▶ _Written problem_:
Pick up the court judgment on the plea of fraud after its final sentence and continue it.

▶ _Excerpt to read_:
┄┄┄┄┄┄┄┄┄┄

7. So far as second argument that earlier proceedings are void on account of the judgment having been obtained by fraud, I note that the courts below have rightly rejected this argument on the ground that how can the appellants/plaintiffs take up a case of fraud because the documents of which concealment is alleged being the agreement to sell and the general power of attorney dated 28.7.1964 were very much in the possession of the appellants/plaintiffs and therefore it is not that there could be any concealment of these documents by the respondent no.1/defendant no.1. Also, as already stated above, the judgment of the learned Single Judge of this Court dated 1.6.1984 in RSA No.131/1977 takes note not only of the Will executed by late Sh. Inder Prakash in favour of the respondent no.1 herein but also of other documents being the general power of attorney of the same date viz 28.7.1964. Further, in my opinion, the plea of fraud is totally a baseless plea because, and as will be dealt with in the following paragraphs, the appellants/plaintiffs were parties to the earlier proceedings and which culminated/attained finality right till the Supreme Court.

┄┄┄┄┄┄┄┄┄┄

▶ _Dataset entries_:
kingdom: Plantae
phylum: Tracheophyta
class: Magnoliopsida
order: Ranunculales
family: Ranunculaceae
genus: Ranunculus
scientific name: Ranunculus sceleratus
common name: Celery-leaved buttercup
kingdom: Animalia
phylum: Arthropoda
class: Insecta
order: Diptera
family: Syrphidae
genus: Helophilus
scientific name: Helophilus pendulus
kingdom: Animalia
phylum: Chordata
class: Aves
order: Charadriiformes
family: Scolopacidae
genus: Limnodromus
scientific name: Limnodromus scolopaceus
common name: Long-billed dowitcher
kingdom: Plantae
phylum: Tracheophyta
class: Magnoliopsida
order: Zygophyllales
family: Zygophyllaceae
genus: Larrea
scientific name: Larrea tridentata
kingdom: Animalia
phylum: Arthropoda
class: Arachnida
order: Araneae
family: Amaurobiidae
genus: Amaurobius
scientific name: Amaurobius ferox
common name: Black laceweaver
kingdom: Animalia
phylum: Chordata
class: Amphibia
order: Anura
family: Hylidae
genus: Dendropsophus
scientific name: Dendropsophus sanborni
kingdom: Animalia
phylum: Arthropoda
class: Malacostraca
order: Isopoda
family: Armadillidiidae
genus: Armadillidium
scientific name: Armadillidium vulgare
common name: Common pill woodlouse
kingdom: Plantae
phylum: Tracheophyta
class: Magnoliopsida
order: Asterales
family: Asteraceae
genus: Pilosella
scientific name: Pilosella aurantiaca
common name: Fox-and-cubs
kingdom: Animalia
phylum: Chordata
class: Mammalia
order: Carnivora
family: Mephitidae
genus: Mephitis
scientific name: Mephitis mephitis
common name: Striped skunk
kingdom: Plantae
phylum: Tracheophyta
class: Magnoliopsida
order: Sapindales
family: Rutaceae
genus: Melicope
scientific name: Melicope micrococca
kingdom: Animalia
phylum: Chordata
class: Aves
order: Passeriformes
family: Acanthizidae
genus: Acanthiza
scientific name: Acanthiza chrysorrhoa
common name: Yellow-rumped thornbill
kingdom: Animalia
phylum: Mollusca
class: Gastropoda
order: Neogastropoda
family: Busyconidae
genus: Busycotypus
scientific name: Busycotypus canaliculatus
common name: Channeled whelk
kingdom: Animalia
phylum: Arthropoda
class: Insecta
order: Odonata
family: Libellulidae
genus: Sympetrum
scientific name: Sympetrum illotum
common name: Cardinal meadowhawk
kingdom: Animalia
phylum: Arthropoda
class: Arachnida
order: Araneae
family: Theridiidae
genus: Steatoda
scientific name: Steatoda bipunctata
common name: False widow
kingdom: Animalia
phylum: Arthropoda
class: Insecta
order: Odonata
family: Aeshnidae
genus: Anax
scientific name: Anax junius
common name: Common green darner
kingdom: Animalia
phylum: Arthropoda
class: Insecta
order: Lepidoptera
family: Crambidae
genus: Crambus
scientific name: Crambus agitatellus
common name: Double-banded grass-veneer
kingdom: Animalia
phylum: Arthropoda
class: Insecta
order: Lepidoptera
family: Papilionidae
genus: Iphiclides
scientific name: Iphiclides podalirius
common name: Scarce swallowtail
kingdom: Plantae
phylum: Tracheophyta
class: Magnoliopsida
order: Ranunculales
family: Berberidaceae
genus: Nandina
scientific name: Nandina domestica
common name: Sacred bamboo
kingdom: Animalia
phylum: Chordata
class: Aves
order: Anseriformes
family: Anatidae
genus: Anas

┄┄┄┄┄┄┄┄┄┄

▶ _Exercise answer_:
8. So far as the third argument urged on behalf of the appellants/plaintiffs of the decree in the earlier proceedings being void as they were minors and no guardian was appointed, even this argument is wholly frivolous and lacking in substance because both the courts below RSA No.460/2006 Page 6 of 8 have noted that the appellants/plaintiffs though were minors when the suit was filed, they had become majors before the judgment and decree was passed by the trial Court in that case on 7.12.1973. There is no prejudice to the appellants herein because they were duly represented by their natural mother in the earlier proceedings till they became majors although there is no formal order appointing the natural mother of the appellants/plaintiffs as a guardian. In any case, it must be noted that appellants/plaintiffs would have been the appellants in the first appeal challenging the judgment of the civil court dated 7.12.1973 (or in any case would have been parties as respondents) and which first appeal was decided in their favour. The respondent no.1/defendant no.1 thereafter had preferred an RSA as stated above being RSA No.131/1977, and all the appellants/plaintiffs were respondents in that appeal and had appeared through their counsel. Also, the certified copy of the order of the Supreme Court in the record of the present suit shows that all the appellants herein were in fact appellants in the SLP filed in the Supreme Court which was dismissed in limine vide order dated 31.7.1986. Therefore, the contention of earlier proceedings being null and void is wholly without merit and has rightly been rejected by the courts below.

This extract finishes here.